Men land on moon — and return

Neil Armstrong and Buzz Aldrin train for their visit to the moon prior to the launch.Some Farmington residents weren't so sure God wanted humans to visit the moon and some thought it unlikely that Neil Armstrong and Buzz Aldrin would make it safely back from their journey to the lunar surface.

This unattributed front page editorial from the July 17, 1969 issue of the Farmington News is reprinted in its entirety for the enjoyment and enlightenment of our readers. – Editor

Several years ago when daylight savings time was instituted in the area, there were many people who were critical of the plan. They argued that moving the clock forward or backward an hour was tampering with God's elaborate system of time.

Needless to say, daylight savings time has been beneficial to most, with the possible exception of cows, by allowing for longer summer and shorter winter days. With the progress being made by the three astronauts who are on their way to the moon, a similar argument is now being voiced.

In random questioning of several people who came into the Farmington News office during the week, a surprisingly large percentage of respondents expressed doubt that the lunar mission would succeed, or noted other criticisms.

First, there were those who felt that such an adventure is in direct conflict with the laws of God. As Sherman Province of Leadwood commented, "I kind of hate to express myself because I think the moon was put there by God. They once tried to build a tower to heaven and failed. If they land on the moon they'll never come back."

Milburn Graham also noted, "I'm afraid they won't make it. I don't believe any human being was meant to go up there. The Bible says that no many should tamper with His work. If there were supposed to have been men on the moon, the Lord would have made a way for him."

There were also those critical of the moon shot for practical reasons. Mrs. Betty Medley observed, "We should do a lot of things on earth before we go up there."

Ray Giessing added, "There's no doubt that it (the moon flight) has its merits. but the way conditions are now, the money could be better spent otherwise."

It seems that among the one million spectators of the Apollo 11 blast-off at Cape Kennedy yesterday were some poor people in a mule-drawn wagon, vocalizing a similar sentiment to that of Mrs. Medley and Mr.

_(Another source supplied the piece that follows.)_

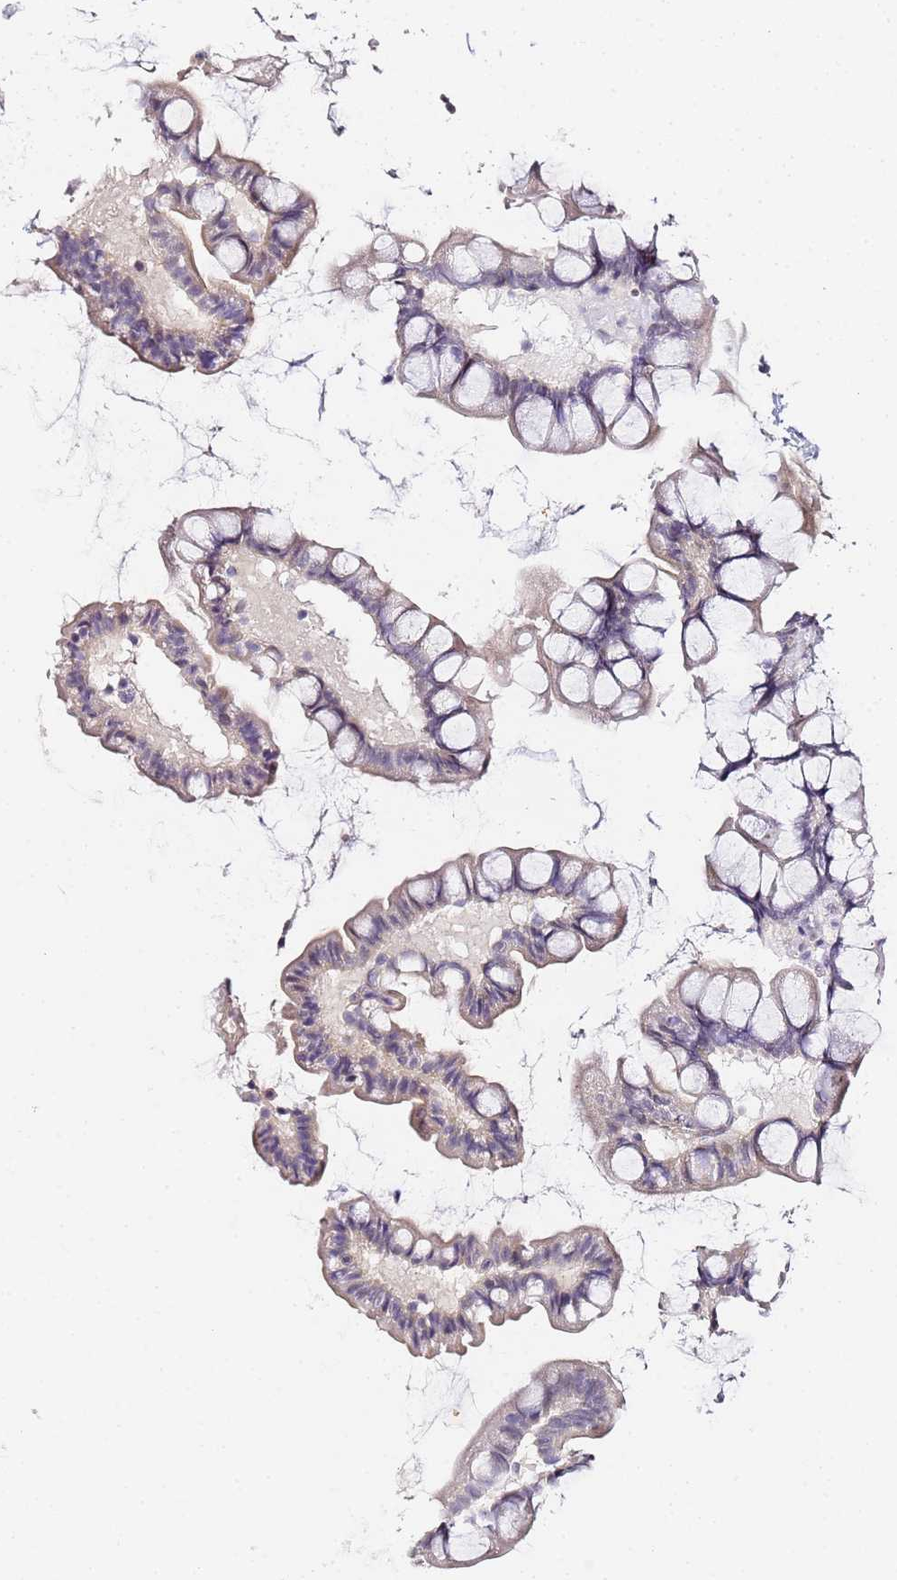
{"staining": {"intensity": "negative", "quantity": "none", "location": "none"}, "tissue": "small intestine", "cell_type": "Glandular cells", "image_type": "normal", "snomed": [{"axis": "morphology", "description": "Normal tissue, NOS"}, {"axis": "topography", "description": "Small intestine"}], "caption": "Glandular cells show no significant staining in unremarkable small intestine.", "gene": "LSM3", "patient": {"sex": "male", "age": 70}}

Giessing.

Then there were those who expressed approval of the flight, as reflected by Carl Rasnic's statement, "I think it's the greatest thing since sliced bread. I wish I were going."

However, despite one's personal opinions concerning the journey, it must be regarded as a great feat comparable to Christopher Columbus' voyage to the New World in 1492. As a matter of fact, the command Apollo ship has been given the radio call name of "Columbiad," after the national symbol, a statue of which stands atop the national capitol building in Washington, D.C. The lunar module has been christened "Eagle."

Fortunately, the exploits of Aldrin, Armstrong and Collins will be recognized by their contemporaries as being of great value, while the actual merits of Columbus' discovery were not realized until much later.